La fiche de dégustation en un coup d'œil
| Repère | Diplomático Reserva Exclusiva |
|---|---|
| Origine | Venezuela (État de Lara), distillerie DUSA |
| Type | Rhum de mélasse, assemblage colonne + alambic |
| Âge | Assemblage de rhums vieillis jusqu'à 12 ans (pas un âge garanti) |
| Degré | 40 % vol. |
| Sucre ajouté | ~40 g/L (mesures indépendantes) — rhum sucré assumé |
| Style | « Latino » : rond, souple, gourmand |
| Arômes | Café, chocolat, sucre roux, écorce d'orange, réglisse, vanille |
| Prix indicatif | Autour de 35 € les 70 cl |
| Aussi vendu sous | Botucal (Allemagne, Autriche) |
Pour qui, et comment le boire ?
Le Reserva Exclusiva est le rhum d'initiation par excellence : celui qu'on tend à un ami qui « n'aime pas le rhum » et qu'on convertit en une gorgée. Sa douceur en fait un excellent digestif de fin de repas, à savourer sec ou sur un gros glaçon dans un verre tulipe, sans jamais le noyer. En cocktail, il excelle dans un old fashioned au rhum, où sa rondeur remplace avantageusement le sucre du sirop.
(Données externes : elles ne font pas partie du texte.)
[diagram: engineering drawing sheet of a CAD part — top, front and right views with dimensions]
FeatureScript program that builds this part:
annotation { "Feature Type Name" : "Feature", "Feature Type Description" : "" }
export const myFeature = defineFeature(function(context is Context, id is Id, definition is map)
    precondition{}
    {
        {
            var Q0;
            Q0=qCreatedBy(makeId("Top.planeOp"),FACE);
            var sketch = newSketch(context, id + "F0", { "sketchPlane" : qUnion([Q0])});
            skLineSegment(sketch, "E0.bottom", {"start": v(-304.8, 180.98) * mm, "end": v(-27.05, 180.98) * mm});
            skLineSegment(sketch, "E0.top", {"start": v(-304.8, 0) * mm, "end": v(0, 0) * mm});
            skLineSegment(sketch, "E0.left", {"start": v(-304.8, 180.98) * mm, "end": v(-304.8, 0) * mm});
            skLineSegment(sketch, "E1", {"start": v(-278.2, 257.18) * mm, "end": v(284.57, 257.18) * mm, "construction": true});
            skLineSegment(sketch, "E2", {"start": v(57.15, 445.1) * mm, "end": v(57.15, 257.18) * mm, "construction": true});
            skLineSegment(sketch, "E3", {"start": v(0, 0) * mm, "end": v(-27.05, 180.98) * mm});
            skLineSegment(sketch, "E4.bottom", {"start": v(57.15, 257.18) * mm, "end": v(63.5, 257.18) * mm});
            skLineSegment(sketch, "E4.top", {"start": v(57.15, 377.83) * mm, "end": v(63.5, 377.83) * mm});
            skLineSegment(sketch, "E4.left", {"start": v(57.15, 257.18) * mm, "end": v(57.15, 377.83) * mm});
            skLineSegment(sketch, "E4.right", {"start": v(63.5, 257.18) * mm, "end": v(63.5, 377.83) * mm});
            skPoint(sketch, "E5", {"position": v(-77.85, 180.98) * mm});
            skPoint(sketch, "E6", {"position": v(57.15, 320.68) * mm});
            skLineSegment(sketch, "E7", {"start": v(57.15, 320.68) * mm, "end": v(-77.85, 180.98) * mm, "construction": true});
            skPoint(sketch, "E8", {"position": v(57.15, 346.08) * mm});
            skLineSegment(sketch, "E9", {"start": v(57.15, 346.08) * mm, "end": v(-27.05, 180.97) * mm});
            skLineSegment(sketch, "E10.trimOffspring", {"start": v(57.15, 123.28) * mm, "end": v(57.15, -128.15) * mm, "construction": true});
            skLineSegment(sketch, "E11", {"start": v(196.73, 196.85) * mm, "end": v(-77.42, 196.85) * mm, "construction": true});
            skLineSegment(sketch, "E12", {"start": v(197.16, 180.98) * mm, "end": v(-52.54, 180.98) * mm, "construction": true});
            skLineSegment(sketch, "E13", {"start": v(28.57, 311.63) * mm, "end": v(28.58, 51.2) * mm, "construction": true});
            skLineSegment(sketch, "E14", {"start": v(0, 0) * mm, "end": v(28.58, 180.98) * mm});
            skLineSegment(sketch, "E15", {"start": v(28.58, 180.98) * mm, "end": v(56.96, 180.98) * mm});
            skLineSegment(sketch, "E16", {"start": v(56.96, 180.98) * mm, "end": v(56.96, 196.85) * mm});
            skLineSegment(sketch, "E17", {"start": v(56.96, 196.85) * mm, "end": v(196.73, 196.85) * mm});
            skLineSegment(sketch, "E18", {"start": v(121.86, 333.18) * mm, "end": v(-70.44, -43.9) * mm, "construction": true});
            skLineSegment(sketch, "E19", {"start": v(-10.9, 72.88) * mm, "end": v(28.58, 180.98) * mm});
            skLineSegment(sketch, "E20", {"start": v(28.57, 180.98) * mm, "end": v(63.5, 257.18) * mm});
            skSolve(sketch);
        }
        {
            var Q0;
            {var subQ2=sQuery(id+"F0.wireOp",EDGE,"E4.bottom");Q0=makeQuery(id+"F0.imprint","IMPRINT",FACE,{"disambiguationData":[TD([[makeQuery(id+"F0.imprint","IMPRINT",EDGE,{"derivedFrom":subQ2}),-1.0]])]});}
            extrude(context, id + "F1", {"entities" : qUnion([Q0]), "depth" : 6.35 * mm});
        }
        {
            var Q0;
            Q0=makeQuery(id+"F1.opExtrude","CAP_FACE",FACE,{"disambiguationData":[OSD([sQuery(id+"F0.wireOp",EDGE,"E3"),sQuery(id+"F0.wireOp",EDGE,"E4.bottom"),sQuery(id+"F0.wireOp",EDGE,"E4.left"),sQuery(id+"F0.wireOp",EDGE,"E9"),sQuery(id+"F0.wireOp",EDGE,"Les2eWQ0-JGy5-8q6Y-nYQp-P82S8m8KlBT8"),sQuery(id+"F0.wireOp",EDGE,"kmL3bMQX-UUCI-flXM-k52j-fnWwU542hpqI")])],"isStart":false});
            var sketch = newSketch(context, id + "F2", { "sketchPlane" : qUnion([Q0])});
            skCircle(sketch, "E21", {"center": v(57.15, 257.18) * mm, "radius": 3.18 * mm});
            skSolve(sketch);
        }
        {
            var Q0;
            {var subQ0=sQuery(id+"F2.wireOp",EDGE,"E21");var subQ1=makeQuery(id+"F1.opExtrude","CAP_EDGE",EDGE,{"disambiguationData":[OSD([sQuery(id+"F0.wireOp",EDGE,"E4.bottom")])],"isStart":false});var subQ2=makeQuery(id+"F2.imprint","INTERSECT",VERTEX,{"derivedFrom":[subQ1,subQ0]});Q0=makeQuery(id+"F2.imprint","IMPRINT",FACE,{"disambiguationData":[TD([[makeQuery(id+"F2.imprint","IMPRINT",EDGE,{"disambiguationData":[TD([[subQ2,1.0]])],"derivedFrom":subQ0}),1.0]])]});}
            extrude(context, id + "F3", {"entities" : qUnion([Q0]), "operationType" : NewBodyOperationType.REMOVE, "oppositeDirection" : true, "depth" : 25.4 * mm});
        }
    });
Si vous cherchez la même maison en plus abordable et plus sec, jetez un œil au Diplomático Mantuano, son petit frère (dont on trouve une fiche en boutique). Et si c'est ce profil rond et sucré qui vous plaît, son grand rival guatémaltèque, le Ron Zacapa 23, mérite lui aussi une dégustation comparée : deux stars du rhum « latino », deux façons d'être gourmand.
Notre verdict
Le Diplomático Reserva Exclusiva reste, pour son prix, une valeur sûre — à condition de savoir ce qu'on boit. Ne lui demandez pas d'être un rhum de terroir sec et racé, ni un vrai « 12 ans » d'âge : c'est un rhum sucré, et il l'assume. Mais dans son registre — la gourmandise ronde et réconfortante — il fait très bien le travail, et son rapport plaisir-prix reste difficile à battre pour découvrir le style vénézuélien. Un excellent premier rhum, ou une bouteille de partage qui met tout le monde d'accord. L'important, comme toujours, est de le déguster lentement, et avec modération.